CHARLOTTE – Flags were furiously flying Sunday that had defensive players on both sidelines up in arms, left to wonder if there still exists such a thing as a clean, hard tackle.
Then, when Panthers quarterback Cam Newton complained about a hit that he deemed flag-worthy by the standards established earlier in the game, he too felt the wrath of the referee.
The difference between the two situations?
Newton could accept that he deserved to be penalized.
"I apologized to the referee. What I said was disrespectful," Newton said at the beginning of his postgame press conference following the Panthers' 17-6 victory over the Oakland Raiders. "I apologized during the game, but I would like to do so publicly. It was just in the heat of the moment."

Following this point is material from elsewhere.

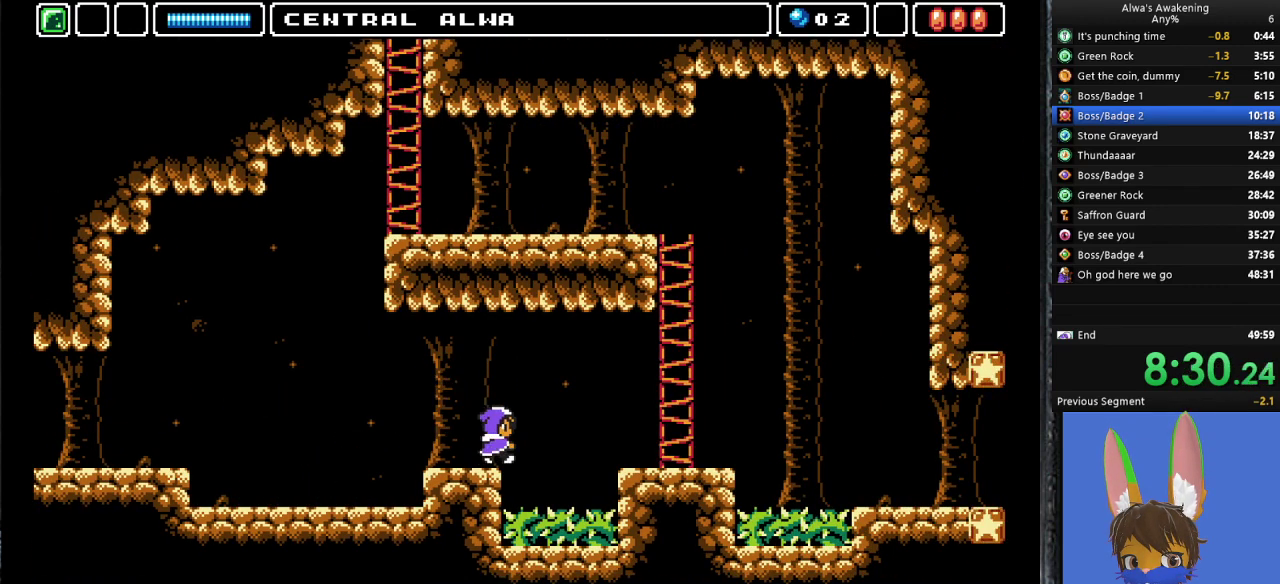
{"buttons": ["DPAD_RIGHT"], "left_stick": "center", "events": [[100, "CROSS", "up"]]}
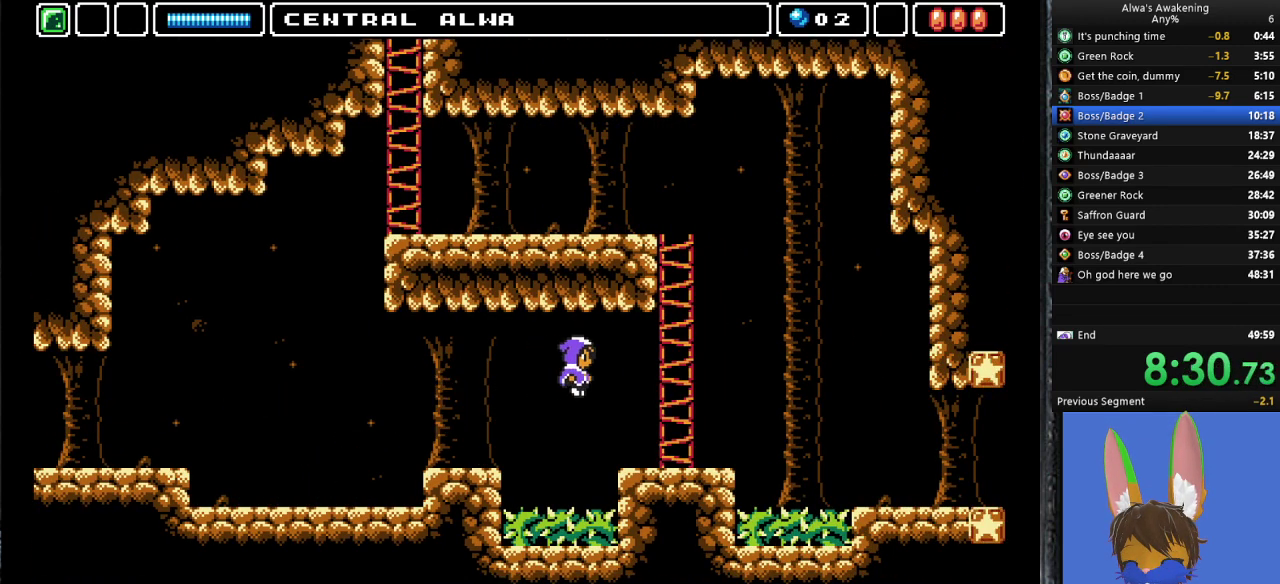
{"buttons": ["DPAD_RIGHT"], "left_stick": "center", "events": []}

Newton was heated when, on a pass attempt early in the fourth quarter, Raiders safety Mike Mitchell drove Newton into the turf. It didn't look particularly vicious to the naked eye, but that's what multiple defensive players for each team had thought when they were flagged.
And this hit – unlike a couple of the others that had resulted in penalties – came on a quarterback, much like an earlier situation when Panthers defensive end Greg Hardy was penalized for what looked like a textbook-form hit on Raiders quarterback Carson Palmer (albeit a hard hit that ended Palmer's day).
"Usually when you throw the ball they release, but that particular time I felt as if I threw the ball and he's still finishing the hit and drove me into the ground," Newton said. "Out of frustration and me seeing the umpire right there, I just questioned his decision not to throw the flag."
In the process of venting his frustration to referee Jerome Boger, Newton inadvertently made contact with Boger around the shoulder area as Boger moved in Newton's direction and away from another player close to them.
Boger threw a flag and announced an unsportsmanlike penalty against Newton, stating that he threw the flag for contact with an official. That violation is grounds for automatic ejection, but Boger said after the game that his explanation was inaccurate.
"I misspoke when I said he bumped the official," Boger told a pool reporter. "What I was penalizing him for was disrespectfully addressing the official. There was some contact between he and I, but it wasn't of a malicious nature. It was where I was moving away and when I stopped to confirm what he was saying we slightly brushed each other."
The penalty was the second of the day for extracurricular activity near Newton, with the previous one going in his favor. Late in the first half, after the Raiders recorded one of their two sacks, an altercation involving Newton and Raiders defensive tackle Tommy Kelly resulted in a personal foul on Kelly.
On that same drive, Raiders linebacker Miles Burris was whistled for unnecessary roughness following a catch by Panthers tight end Greg Olsen that sent Raiders coach Dennis Allen into hysterics rarely witnessed.
OK, so maybe not that rare. Panthers head coach Ron Rivera had been just as incredulous earlier in the half, when calls on Hardy and linebacker Luke Kuechly incensed him as well as the Bank of America Stadium crowd.
"I'll just say that I discussed a few," Rivera said when asked after the game if he disagreed with any of the calls. "They're going to err on the safety side. All we can do is go with it and see what happens and ask for explanations, and we'll get those and go from there.
"It's really a lot different (than my playing days)," Rivera continued. "I'm not saying that anybody cared any less about the players; it was just a different mentality. With the injuries that you see now, the league wants to be careful and take care of these guys."
Penalized players on both teams took a similar tact in their postgame interviews, admirable given that the situation has to be frustrating to no end.
Panthers linebacker Thomas Davis – a culprit or victim depending on your perspective of similar penalties in two earlier games – said the frequent flags do tend to take the edge off as would-be tacklers close in on ballcarriers.
That, in a nutshell, appears to be the goal as the NFL strives to protect its players.
So as hard as it might be to stomach, defensive players who no doubt feel defenseless at times might be best-served by adopting the approach that one of the players protected by the penalties will be taking after what happened Sunday.
"Sometimes you get 'em, sometimes you don't, so I just have to continue to control what I can control," Newton said. "Whether it happens for the good or the bad, you have to go and make the most of each and every play."